10. An electronic or optoelectronic device comprising one or more epitaxial active layers on a pseudo-substrate, the pseudo-substrate comprising:

a template;

a pseudo-substrate heterostructure on the template, the pseudo-substrate heterostructure comprising: a first porosified layer comprising a metal nitride alloy on a template; a first coalescence layer comprising a metal nitride alloy on the first porosified layer; optionally, one or more additional structures on the first coalescence layer, wherein each of the one or more additional structures comprises an additional porosified layer comprising a metal nitride alloy; and an additional coalescence layer comprising a metal nitride alloy on the additional porosified layer; and an upper, non-porosified, at-least-partially strain-relaxed layer comprising a metal nitride alloy on the first coalescence layer or on a terminal additional coalescence layer.

11. The electronic or optoelectronic device of claim 10, wherein the electronic or optoelectronic device is a high electron mobility transistor, a light-emitting diode, or a laser diode.

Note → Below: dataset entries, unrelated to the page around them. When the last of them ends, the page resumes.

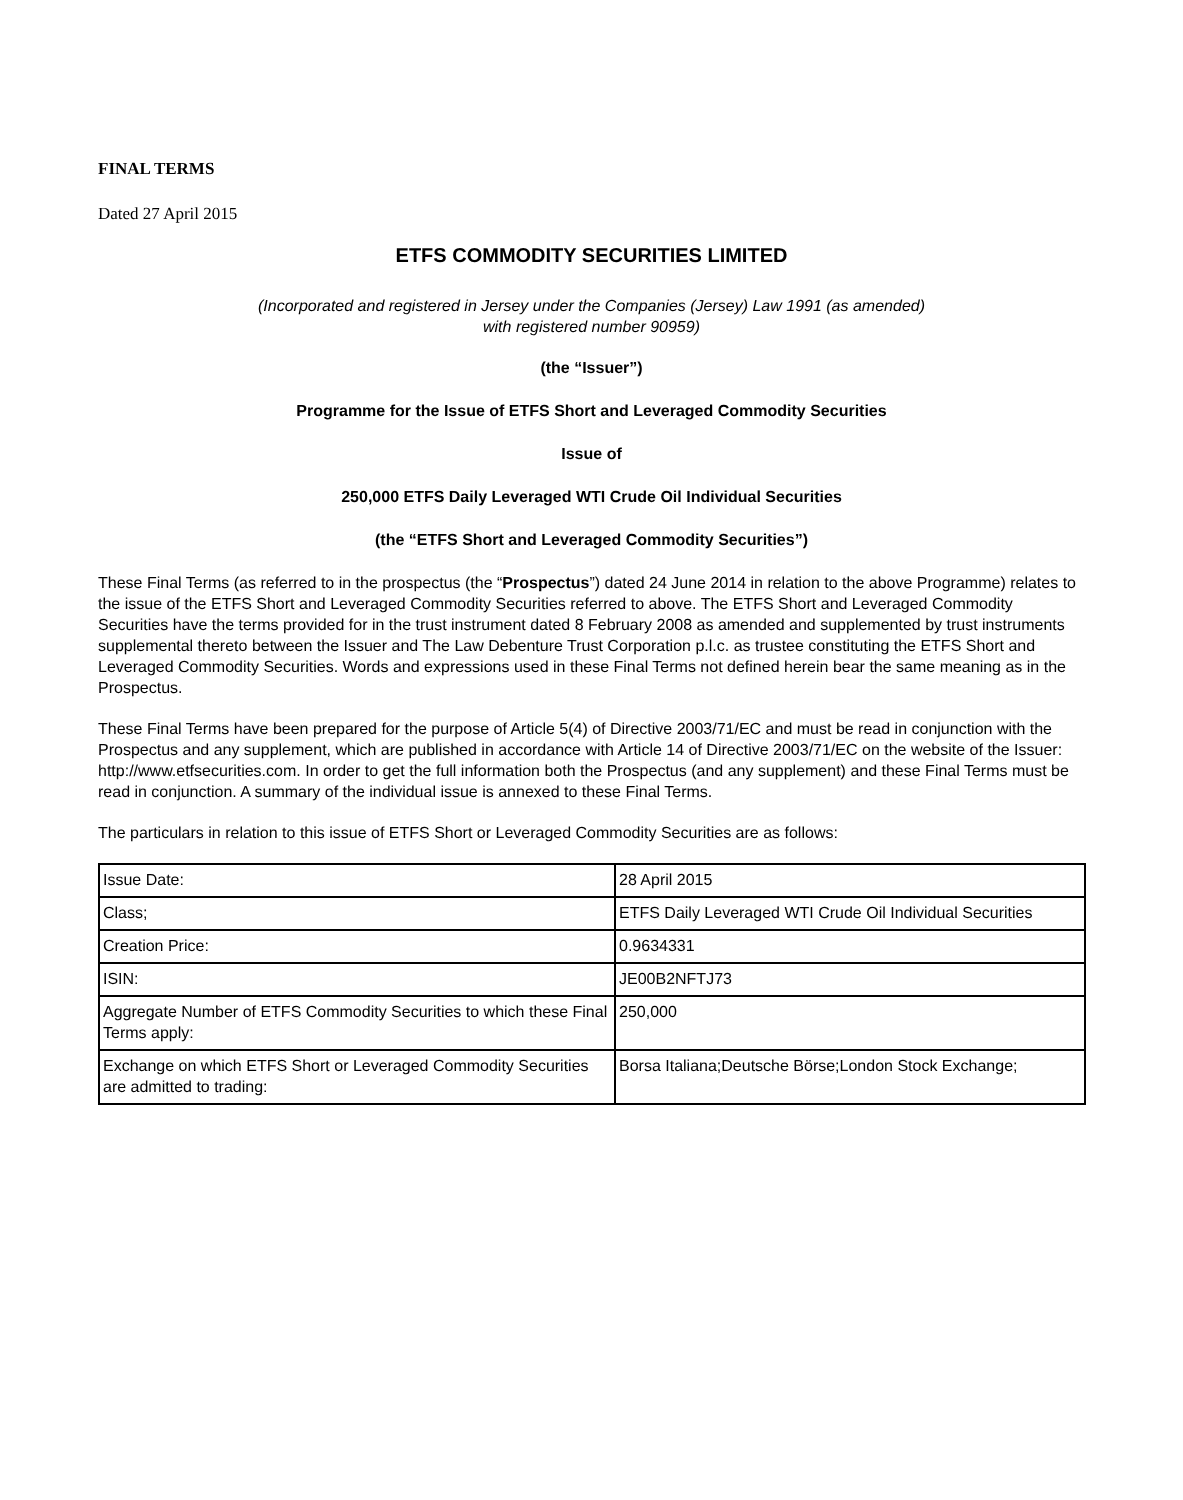FINAL TERMS
Dated 27 April 2015
ETFS COMMODITY SECURITIES LIMITED
(Incorporated and registered in Jersey under the Companies (Jersey) Law 1991 (as amended)
with registered number 90959)
(the “Issuer”)
Programme for the Issue of ETFS Short and Leveraged Commodity Securities
Issue of
250,000 ETFS Daily Leveraged WTI Crude Oil Individual Securities
(the “ETFS Short and Leveraged Commodity Securities”)
These Final Terms (as referred to in the prospectus (the “Prospectus”) dated 24 June 2014 in relation to the above Programme) relates to the issue of the ETFS Short and Leveraged Commodity Securities referred to above. The ETFS Short and Leveraged Commodity Securities have the terms provided for in the trust instrument dated 8 February 2008 as amended and supplemented by trust instruments supplemental thereto between the Issuer and The Law Debenture Trust Corporation p.l.c. as trustee constituting the ETFS Short and Leveraged Commodity Securities. Words and expressions used in these Final Terms not defined herein bear the same meaning as in the Prospectus.
These Final Terms have been prepared for the purpose of Article 5(4) of Directive 2003/71/EC and must be read in conjunction with the Prospectus and any supplement, which are published in accordance with Article 14 of Directive 2003/71/EC on the website of the Issuer: http://www.etfsecurities.com. In order to get the full information both the Prospectus (and any supplement) and these Final Terms must be read in conjunction. A summary of the individual issue is annexed to these Final Terms.
The particulars in relation to this issue of ETFS Short or Leveraged Commodity Securities are as follows:
| Issue Date: | 28 April 2015 |
| Class; | ETFS Daily Leveraged WTI Crude Oil Individual Securities |
| Creation Price: | 0.9634331 |
| ISIN: | JE00B2NFTJ73 |
| Aggregate Number of ETFS Commodity Securities to which these Final Terms apply: | 250,000 |
| Exchange on which ETFS Short or Leveraged Commodity Securities are admitted to trading: | Borsa Italiana;Deutsche Börse;London Stock Exchange; |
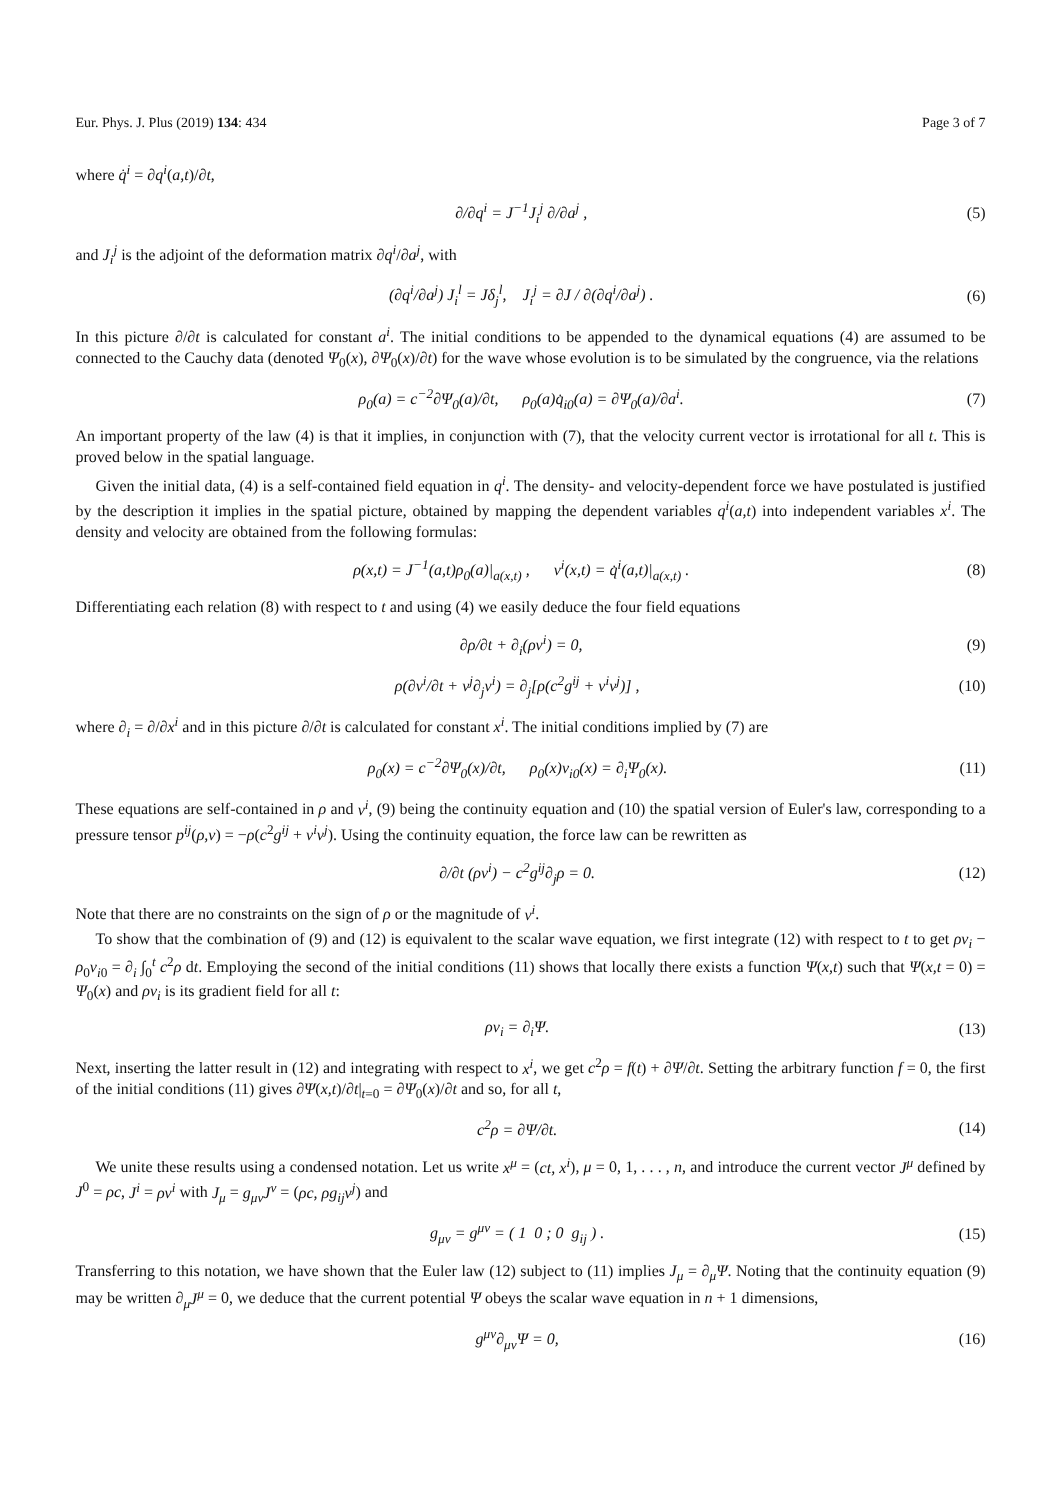Eur. Phys. J. Plus (2019) 134: 434 Page 3 of 7
where q̇<sup>i</sup> = ∂q<sup>i</sup>(a,t)/∂t,
∂/∂q<sup>i</sup> = J<sup>−1</sup>J<sub>i</sub><sup>j</sup> ∂/∂a<sup>j</sup> , (5)
and J<sub>i</sub><sup>j</sup> is the adjoint of the deformation matrix ∂q<sup>i</sup>/∂a<sup>j</sup>, with
(∂q<sup>i</sup>/∂a<sup>j</sup>) J<sub>i</sub><sup>l</sup> = Jδ<sub>j</sub><sup>l</sup>, J<sub>i</sub><sup>j</sup> = ∂J / ∂(∂q<sup>i</sup>/∂a<sup>j</sup>) . (6)
In this picture ∂/∂t is calculated for constant a<sup>i</sup>. The initial conditions to be appended to the dynamical equations (4) are assumed to be connected to the Cauchy data (denoted Ψ<sub>0</sub>(x), ∂Ψ<sub>0</sub>(x)/∂t) for the wave whose evolution is to be simulated by the congruence, via the relations
ρ<sub>0</sub>(a) = c<sup>−2</sup>∂Ψ<sub>0</sub>(a)/∂t, ρ<sub>0</sub>(a)q̇<sub>i0</sub>(a) = ∂Ψ<sub>0</sub>(a)/∂a<sup>i</sup>. (7)
An important property of the law (4) is that it implies, in conjunction with (7), that the velocity current vector is irrotational for all t. This is proved below in the spatial language.
Given the initial data, (4) is a self-contained field equation in q<sup>i</sup>. The density- and velocity-dependent force we have postulated is justified by the description it implies in the spatial picture, obtained by mapping the dependent variables q<sup>i</sup>(a,t) into independent variables x<sup>i</sup>. The density and velocity are obtained from the following formulas:
ρ(x,t) = J<sup>−1</sup>(a,t)ρ<sub>0</sub>(a)|<sub>a(x,t)</sub> , v<sup>i</sup>(x,t) = q̇<sup>i</sup>(a,t)|<sub>a(x,t)</sub> . (8)
Differentiating each relation (8) with respect to t and using (4) we easily deduce the four field equations
∂ρ/∂t + ∂<sub>i</sub>(ρv<sup>i</sup>) = 0, (9)
ρ(∂v<sup>i</sup>/∂t + v<sup>j</sup>∂<sub>j</sub>v<sup>i</sup>) = ∂<sub>j</sub>[ρ(c<sup>2</sup>g<sup>ij</sup> + v<sup>i</sup>v<sup>j</sup>)] , (10)
where ∂<sub>i</sub> = ∂/∂x<sup>i</sup> and in this picture ∂/∂t is calculated for constant x<sup>i</sup>. The initial conditions implied by (7) are
ρ<sub>0</sub>(x) = c<sup>−2</sup>∂Ψ<sub>0</sub>(x)/∂t, ρ<sub>0</sub>(x)v<sub>i0</sub>(x) = ∂<sub>i</sub>Ψ<sub>0</sub>(x). (11)
These equations are self-contained in ρ and v<sup>i</sup>, (9) being the continuity equation and (10) the spatial version of Euler's law, corresponding to a pressure tensor p<sup>ij</sup>(ρ,v) = −ρ(c<sup>2</sup>g<sup>ij</sup> + v<sup>i</sup>v<sup>j</sup>). Using the continuity equation, the force law can be rewritten as
∂/∂t (ρv<sup>i</sup>) − c<sup>2</sup>g<sup>ij</sup>∂<sub>j</sub>ρ = 0. (12)
Note that there are no constraints on the sign of ρ or the magnitude of v<sup>i</sup>.
To show that the combination of (9) and (12) is equivalent to the scalar wave equation, we first integrate (12) with respect to t to get ρv<sub>i</sub> − ρ<sub>0</sub>v<sub>i0</sub> = ∂<sub>i</sub> ∫<sub>0</sub><sup>t</sup> c<sup>2</sup>ρ dt. Employing the second of the initial conditions (11) shows that locally there exists a function Ψ(x,t) such that Ψ(x,t = 0) = Ψ<sub>0</sub>(x) and ρv<sub>i</sub> is its gradient field for all t:
ρv<sub>i</sub> = ∂<sub>i</sub>Ψ. (13)
Next, inserting the latter result in (12) and integrating with respect to x<sup>i</sup>, we get c<sup>2</sup>ρ = f(t) + ∂Ψ/∂t. Setting the arbitrary function f = 0, the first of the initial conditions (11) gives ∂Ψ(x,t)/∂t|<sub>t=0</sub> = ∂Ψ<sub>0</sub>(x)/∂t and so, for all t,
c<sup>2</sup>ρ = ∂Ψ/∂t. (14)
We unite these results using a condensed notation. Let us write x<sup>μ</sup> = (ct, x<sup>i</sup>), μ = 0, 1, . . . , n, and introduce the current vector J<sup>μ</sup> defined by J<sup>0</sup> = ρc, J<sup>i</sup> = ρv<sup>i</sup> with J<sub>μ</sub> = g<sub>μν</sub>J<sup>ν</sup> = (ρc, ρg<sub>ij</sub>v<sup>j</sup>) and
g<sub>μν</sub> = g<sup>μν</sup> = ( 1 0 ; 0 g<sub>ij</sub> ) . (15)
Transferring to this notation, we have shown that the Euler law (12) subject to (11) implies J<sub>μ</sub> = ∂<sub>μ</sub>Ψ. Noting that the continuity equation (9) may be written ∂<sub>μ</sub>J<sup>μ</sup> = 0, we deduce that the current potential Ψ obeys the scalar wave equation in n + 1 dimensions,
g<sup>μν</sup>∂<sub>μν</sub>Ψ = 0, (16)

12. A method of making a pseudo-substrate, the method comprising:

forming a first layer comprising a metal nitride alloy on a template using epitaxial growth;

porosifying the metal nitride alloy of the first layer via a thermal decomposition of the metal nitride alloy to form a first porosified layer;

forming a first coalescence layer comprising a metal nitride alloy on the first porosified layer via epitaxial growth;

optionally, forming one or more additional structures on the first coalescence layer, wherein each of the one or more additional structures are made by: forming an additional layer comprising a metal nitride alloy and porosifying the additional layer via a thermal decomposition of the metal nitride alloy to form an additional porosified layer; and forming an additional coalescence layer comprising a metal nitride alloy on the additional porosified layer via epitaxial growth; and

forming an upper, non-porosified, at-least-partially strain-relaxed layer comprising a metal nitride alloy on the first coalescence layer or on a terminal additional coalescence layer.

13. The method of claim 12, wherein the metal nitride alloy of the first porosified layer, the metal nitride alloy of the one or more additional porosified layers, if present, and the metal nitride alloy of the upper, non-porosified, at least-partially strain relaxed layer are (Al,In)GaN alloys.

14. The method of claim 13, wherein the first coalescence layer and the one or more additional coalescence layers, if present, comprise a metal nitride selected from GaN, AlN, an AlInGaN alloy, an AlInN alloy, an AlBN alloy, a GaBN alloy, and an AlScN alloy.

15. The method of claim 13, wherein the template comprises of GaN or group III-nitride layers on native GaN, native AlN, SiC, or silicon substrate.

16. The method of claim 13, wherein at least one of the first porosified layer, the one or more additional porosified layers, if present, and the upper, non-porosified, at least-partially strain relaxed layer is a superlattice.

17. The method of claim 13, wherein at least one of the first porosified layer, the one or more additional porosified layers, if present, and the upper, non-porosified, at least-partially strain relaxed layer consists of a single layer of metal nitride alloy.

18. The method of claim 12, wherein at least one of the additional structures is formed on the first coalescence layer.

19. The method of claim 18, wherein the metal nitride alloy of the first porosified layer, the at least one additional porosified layer, and the upper, non-porosified, at least-partially strain relaxed layer is an InGaN alloy, and the metal nitride alloy of the first coalescence layer and the at least one additional coalescence layer is GaN.

20. The method of claim 19, wherein each of the first porosified layer, the at least one additional porosified layer, and the upper, non-porosified, at least-partially strain relaxed layer are superlattices.